• _TASKS TO PERFORM_:
- A) In the post about the IMCO building in Dublin, what does IMCO stand for?
- B) Extend the post about the Dublin trip and the IMCO building by a paragraph or two, starting after its last sentence.

--- Start DOCUMENT ---

Just back from a very interesting trip to Dublin, where I was asked to speak at the Royal Hibernian Academy, alongside artist Gavin Murphy whose film Something new under the sun is currently showing there.    Described as “an attempted portrait of the demolished IMCO building [in suburban Dublin], and the work of its chief designer, Oliver P. Bernard”, the film mixes footage filmed in the brand new building opposite the site of IMCO together with shots of a researcher contemplating archive sources.  (see here , more on this in a future Magazine, and we’ll look into hosting the film in London at some stage).   IMCO stands for “The Invisible Mending Company”, which was then moving into dry cleaning, initially running a large  central cleaning and dying plant in the building, to which Bernard added  a landmark Art Deco concrete and glass tower in 1939.

--- End DOCUMENT ---
--- Start SUPPLIED INFORMATION ---

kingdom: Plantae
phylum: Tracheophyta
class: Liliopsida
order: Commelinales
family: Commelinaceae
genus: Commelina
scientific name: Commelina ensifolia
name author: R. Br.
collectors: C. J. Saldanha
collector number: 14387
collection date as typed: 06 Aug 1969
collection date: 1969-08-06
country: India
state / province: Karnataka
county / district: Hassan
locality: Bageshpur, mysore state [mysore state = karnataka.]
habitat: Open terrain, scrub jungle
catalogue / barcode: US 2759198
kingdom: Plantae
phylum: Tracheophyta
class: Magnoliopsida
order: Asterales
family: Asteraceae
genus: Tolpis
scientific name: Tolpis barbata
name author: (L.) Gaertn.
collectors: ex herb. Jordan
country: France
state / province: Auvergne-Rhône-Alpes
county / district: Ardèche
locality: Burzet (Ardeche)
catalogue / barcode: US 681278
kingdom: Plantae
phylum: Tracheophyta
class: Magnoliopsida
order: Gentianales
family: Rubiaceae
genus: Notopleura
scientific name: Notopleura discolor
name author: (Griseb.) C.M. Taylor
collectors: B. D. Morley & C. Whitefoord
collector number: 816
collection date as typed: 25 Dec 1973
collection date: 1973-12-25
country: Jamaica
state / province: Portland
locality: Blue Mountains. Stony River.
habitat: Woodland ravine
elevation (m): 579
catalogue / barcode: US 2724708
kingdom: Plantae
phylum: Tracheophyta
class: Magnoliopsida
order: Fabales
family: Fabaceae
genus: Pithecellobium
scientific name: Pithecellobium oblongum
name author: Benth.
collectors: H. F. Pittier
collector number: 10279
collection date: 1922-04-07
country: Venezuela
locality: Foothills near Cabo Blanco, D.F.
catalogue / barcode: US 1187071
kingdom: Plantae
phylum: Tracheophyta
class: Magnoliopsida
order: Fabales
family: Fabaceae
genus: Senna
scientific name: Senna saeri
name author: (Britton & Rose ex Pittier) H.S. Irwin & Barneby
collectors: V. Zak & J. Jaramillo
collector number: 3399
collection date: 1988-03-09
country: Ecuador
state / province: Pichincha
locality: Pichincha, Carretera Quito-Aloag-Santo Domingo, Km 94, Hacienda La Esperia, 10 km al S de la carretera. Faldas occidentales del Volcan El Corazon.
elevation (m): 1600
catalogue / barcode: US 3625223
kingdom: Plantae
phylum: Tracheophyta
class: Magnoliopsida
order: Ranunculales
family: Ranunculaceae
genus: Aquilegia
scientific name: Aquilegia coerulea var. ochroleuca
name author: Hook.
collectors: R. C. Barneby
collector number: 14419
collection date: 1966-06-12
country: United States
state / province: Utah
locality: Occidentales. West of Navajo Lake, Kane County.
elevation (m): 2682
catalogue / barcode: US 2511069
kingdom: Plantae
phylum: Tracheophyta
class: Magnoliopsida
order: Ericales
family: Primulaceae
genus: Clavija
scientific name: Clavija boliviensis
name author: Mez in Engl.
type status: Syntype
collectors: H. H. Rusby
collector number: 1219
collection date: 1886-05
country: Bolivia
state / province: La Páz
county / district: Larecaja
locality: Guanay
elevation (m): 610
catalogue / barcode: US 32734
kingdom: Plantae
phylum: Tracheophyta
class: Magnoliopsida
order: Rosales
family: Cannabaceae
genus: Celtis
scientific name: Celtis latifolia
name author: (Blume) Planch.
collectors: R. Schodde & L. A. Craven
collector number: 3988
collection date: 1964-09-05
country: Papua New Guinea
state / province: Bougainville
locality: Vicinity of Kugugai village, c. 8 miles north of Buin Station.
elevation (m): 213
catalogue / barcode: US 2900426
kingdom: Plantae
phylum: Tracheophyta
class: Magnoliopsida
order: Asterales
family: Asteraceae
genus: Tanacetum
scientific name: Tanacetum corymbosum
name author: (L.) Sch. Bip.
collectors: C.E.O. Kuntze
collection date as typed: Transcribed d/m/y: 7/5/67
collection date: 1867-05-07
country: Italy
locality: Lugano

--- End SUPPLIED INFORMATION ---

• _IN RESPONSE_:
- A) The Invisible Mending Company.

- B)
Bernard is best known here as  the architect of the Strand Palace Hotel (whose salvaged lobby featured in the V&A Art Deco exhibition) and of the interiors recently refurbished at the Regent’s Palace Hotel (good 1930s pictures here on the website of the new restaurant now in residence, I love the fact that they quote the original article in Building magazine:  it described the venue as “just a trifle dissipated and naughty, but not sufficiently so to be vulgar“. )    He survived the sinking of the Lusitania, and was the father of the Jeffrey Bernard who was Unwell.  

(top two images from the film, bottom two of the Regent’s Palace Hotel)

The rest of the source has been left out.